Once C receives the barrier from B, it blocks that input, adding messages related to the next snapshot (the squares) to a queue. Meanwhile, it continues processing messages related to the current snapshot that it receives from A (the triangles).

Queueing here is in a sense the opposite of in the unmodified Chandy-Lamport algorithm: a node can’t process the queued messages until it’s received the barrier over all its inputs, but it also doesn’t need to write them to disk with the snapshot.

Once a node has received the barrier over all of its inputs, it’s free to snapshot its local state and send the barrier along over all of its outputs. It can then immediately flush its input queues and begin processing like normal again until it receives a barrier for the next snapshot.

Notice that any message it sends out over an output at this point will come after the barrier it has sent on that output, thereby maintaining the correct partitioning. There is a latency cost to the temporary queuing on the inputs, but on the other hand you no longer need to write messages received before a barrier to disk as part of the snapshot.

A global snapshot taken using this modified Chandy-Lamport algorithm is called a checkpoint. The barriers partition messages into those associated with one checkpoint and those associated with the next. The checkpoint acts as a consistent recovery line, a global state that you can safely roll back to when recovering from failure.

Assuming that all processing is message-driven (as is true in stream processing systems like Wallaroo), the barriers also guard against message loss. This is because any pre-barrier message sent by a node will already be received and processed by the receiving node before it gets the barrier. Consequently, the local snapshot for that barrier will reflect the receipt of all pre-barrier messages. There will never be a recovery line that reflects a message send but no corresponding message receipt.

Wallaroo’s actor-based implementation

Wallaroo is implemented in the actor-based Pony programming language↗(opens in a new tab). This means that a Wallaroo execution graph consists of actors distributed over one or more UNIX processes. Actors communicate with each other asynchronously by passing messages.

On a single process, the Pony runtime provides ordering, reliability, and FIFO guarantees for messages sent from one actor to another. Wallaroo also includes infrastructure that allows actors to pass messages to each other across process boundaries over TCP connections.

A combination of TCP reliable delivery guarantees and Wallaroo infrastructure (which checks that messages are received in sequence and without gaps over the network) means that point-to-point connections between actors over the network are also FIFO. This is important because the barrier algorithm described above depends on reliable FIFO channels.

Based on a configurable interval, Wallaroo periodically initiates checkpoints by having a checkpoint initiator inject barriers at all source actors.
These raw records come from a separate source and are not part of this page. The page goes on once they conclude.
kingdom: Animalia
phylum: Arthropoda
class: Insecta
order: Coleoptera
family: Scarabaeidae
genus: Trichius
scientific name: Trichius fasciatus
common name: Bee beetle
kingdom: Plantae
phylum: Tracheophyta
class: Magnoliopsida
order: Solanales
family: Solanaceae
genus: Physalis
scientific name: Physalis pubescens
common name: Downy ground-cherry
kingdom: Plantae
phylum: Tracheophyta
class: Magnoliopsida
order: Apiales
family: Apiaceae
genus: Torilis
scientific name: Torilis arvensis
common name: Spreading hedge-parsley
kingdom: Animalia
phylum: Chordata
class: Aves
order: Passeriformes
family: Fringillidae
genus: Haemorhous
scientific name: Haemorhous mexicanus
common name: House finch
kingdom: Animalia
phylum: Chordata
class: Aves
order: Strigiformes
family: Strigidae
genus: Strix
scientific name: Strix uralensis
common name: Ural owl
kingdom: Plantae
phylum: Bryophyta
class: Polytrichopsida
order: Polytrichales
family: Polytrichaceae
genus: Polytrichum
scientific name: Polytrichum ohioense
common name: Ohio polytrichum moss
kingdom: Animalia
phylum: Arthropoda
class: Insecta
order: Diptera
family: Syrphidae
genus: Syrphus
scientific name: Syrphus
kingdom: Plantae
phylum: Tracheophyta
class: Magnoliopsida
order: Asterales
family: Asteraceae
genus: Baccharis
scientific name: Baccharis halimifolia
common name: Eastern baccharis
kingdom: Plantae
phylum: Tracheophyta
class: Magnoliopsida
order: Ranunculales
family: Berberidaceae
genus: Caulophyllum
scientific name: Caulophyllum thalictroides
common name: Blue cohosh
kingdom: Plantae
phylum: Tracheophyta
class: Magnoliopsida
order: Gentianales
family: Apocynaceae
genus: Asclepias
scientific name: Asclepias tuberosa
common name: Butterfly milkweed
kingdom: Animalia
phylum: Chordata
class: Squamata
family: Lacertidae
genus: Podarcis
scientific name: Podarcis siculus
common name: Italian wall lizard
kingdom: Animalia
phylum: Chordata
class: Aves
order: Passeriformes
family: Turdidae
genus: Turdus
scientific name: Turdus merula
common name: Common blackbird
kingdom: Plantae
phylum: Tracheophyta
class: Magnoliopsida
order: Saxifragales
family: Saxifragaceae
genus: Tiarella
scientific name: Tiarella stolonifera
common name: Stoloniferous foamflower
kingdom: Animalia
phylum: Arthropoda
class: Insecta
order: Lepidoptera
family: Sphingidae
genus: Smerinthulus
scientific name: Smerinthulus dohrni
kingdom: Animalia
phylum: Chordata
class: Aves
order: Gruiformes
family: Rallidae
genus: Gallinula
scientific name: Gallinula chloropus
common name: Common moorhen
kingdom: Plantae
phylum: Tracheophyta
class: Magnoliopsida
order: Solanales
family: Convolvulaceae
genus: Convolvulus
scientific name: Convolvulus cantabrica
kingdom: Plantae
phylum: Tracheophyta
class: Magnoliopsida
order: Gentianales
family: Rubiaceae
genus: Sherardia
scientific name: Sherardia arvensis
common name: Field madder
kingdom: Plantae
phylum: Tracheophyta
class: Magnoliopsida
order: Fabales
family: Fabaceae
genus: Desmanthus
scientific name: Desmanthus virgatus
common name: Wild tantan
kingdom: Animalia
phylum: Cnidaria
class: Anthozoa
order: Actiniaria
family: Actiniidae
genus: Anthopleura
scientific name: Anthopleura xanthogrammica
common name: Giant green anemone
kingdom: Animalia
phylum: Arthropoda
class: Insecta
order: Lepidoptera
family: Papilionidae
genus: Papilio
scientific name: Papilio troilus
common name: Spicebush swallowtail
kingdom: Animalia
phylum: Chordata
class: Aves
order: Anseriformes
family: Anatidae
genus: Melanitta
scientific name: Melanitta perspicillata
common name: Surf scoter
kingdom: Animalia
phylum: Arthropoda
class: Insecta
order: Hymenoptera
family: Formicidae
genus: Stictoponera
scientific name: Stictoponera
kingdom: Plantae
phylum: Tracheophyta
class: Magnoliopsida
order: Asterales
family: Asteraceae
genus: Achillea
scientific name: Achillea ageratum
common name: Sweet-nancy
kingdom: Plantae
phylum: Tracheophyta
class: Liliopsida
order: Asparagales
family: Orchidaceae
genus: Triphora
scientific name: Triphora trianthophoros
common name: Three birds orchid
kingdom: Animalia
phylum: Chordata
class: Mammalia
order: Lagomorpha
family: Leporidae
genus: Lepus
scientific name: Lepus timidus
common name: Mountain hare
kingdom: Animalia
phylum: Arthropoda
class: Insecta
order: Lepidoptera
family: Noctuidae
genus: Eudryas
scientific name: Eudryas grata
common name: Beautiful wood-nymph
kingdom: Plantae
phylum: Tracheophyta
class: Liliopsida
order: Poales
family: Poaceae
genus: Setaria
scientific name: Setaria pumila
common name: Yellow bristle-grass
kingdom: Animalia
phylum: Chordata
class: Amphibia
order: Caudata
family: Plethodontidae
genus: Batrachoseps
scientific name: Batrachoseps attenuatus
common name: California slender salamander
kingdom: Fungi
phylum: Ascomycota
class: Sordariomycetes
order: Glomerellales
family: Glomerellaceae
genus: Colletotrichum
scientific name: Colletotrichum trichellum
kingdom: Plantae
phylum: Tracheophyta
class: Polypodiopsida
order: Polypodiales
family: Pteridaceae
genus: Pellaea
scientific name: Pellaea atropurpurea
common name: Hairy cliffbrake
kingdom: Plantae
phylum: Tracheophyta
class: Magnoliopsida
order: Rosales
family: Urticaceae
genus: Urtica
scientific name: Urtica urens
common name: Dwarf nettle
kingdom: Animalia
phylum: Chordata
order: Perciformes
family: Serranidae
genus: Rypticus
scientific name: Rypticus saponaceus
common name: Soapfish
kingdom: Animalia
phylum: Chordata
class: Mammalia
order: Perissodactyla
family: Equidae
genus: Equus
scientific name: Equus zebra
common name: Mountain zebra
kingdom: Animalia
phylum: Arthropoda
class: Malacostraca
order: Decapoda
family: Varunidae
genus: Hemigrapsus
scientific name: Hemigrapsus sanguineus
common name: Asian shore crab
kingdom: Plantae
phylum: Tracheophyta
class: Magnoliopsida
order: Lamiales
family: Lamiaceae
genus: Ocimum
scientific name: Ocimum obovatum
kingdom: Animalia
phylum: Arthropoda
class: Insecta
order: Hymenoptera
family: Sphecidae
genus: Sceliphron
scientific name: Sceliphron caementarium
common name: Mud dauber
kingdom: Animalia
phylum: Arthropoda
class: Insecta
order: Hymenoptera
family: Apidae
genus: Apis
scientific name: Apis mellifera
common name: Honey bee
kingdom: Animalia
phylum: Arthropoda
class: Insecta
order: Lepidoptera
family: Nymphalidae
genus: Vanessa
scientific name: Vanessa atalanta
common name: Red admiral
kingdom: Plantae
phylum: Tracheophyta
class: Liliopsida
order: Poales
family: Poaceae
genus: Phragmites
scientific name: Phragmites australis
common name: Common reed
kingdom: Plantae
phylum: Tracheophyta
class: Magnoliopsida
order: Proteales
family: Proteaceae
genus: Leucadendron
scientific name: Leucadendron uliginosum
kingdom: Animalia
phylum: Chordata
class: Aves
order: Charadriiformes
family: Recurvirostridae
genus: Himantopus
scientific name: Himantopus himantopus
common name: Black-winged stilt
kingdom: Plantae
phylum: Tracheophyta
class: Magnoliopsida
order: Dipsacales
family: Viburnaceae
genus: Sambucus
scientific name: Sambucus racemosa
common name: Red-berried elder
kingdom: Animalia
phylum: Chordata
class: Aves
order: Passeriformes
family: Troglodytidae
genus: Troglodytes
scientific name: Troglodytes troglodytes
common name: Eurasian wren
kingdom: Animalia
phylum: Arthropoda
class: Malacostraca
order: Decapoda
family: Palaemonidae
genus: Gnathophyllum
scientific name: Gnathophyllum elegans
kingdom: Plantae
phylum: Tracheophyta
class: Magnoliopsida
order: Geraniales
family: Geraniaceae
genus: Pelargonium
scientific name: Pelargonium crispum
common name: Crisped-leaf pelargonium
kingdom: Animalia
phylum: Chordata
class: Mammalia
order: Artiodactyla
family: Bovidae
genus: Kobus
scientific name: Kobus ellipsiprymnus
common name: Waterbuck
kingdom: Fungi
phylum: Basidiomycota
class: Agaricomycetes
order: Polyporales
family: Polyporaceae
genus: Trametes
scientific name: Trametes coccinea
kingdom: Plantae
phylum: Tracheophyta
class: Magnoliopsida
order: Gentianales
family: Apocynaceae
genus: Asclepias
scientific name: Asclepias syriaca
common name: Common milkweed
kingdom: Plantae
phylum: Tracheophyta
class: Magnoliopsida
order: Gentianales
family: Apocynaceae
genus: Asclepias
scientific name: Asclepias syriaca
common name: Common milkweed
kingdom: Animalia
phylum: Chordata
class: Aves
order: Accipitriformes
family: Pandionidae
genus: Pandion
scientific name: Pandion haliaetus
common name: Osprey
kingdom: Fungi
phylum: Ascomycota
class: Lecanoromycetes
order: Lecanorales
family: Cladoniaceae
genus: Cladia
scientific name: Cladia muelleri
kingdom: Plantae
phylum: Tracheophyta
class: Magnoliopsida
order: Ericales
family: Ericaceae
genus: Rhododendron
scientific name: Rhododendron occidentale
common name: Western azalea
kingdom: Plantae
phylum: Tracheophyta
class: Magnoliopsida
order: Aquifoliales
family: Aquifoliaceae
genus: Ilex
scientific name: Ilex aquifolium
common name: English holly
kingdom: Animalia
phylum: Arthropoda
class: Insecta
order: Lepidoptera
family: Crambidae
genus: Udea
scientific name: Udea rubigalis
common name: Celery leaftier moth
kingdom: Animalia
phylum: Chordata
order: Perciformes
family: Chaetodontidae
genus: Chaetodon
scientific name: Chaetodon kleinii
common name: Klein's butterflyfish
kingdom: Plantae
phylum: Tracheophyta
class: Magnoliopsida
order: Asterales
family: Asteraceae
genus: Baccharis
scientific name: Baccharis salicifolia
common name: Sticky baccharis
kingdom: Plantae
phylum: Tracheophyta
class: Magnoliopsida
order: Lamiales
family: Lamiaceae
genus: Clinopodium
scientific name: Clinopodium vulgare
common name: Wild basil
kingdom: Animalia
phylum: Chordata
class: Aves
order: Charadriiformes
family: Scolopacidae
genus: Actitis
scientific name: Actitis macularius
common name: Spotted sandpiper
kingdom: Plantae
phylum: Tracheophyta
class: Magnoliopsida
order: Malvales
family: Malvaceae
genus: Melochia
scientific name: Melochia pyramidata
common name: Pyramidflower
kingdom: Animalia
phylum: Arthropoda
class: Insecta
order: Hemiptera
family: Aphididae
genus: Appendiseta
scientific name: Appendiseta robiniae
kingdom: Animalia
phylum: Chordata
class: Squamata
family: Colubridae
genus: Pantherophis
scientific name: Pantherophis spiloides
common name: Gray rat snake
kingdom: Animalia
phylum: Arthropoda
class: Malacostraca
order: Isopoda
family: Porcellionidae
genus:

These source actors snapshot their local state and then forward the barrier along all their outputs.

Downstream actors follow the modified Chandy-Lamport algorithm described above, blocking on inputs on which a barrier has arrived until they’ve received barriers over all inputs, at which point they also snapshot their local state and forward the barrier down their outputs. Once all sink actors receive their barriers and snapshot local state, they send acks to the checkpoint initiator, which triggers the checkpoint commit.

On recovery from failure, the system rolls back to the last checkpoint that was successfully committed. The sources are then free to request replay from upstreams, starting immediately after the last message they received as part of the checkpoint they rolled back to. At this point Wallaroo resumes normal processing.

If all Wallaroo consumers can participate in 2 phase commit (or if, given some caveats, they ensure idempotence), then our checkpoints can be used to support effectively-once semantics.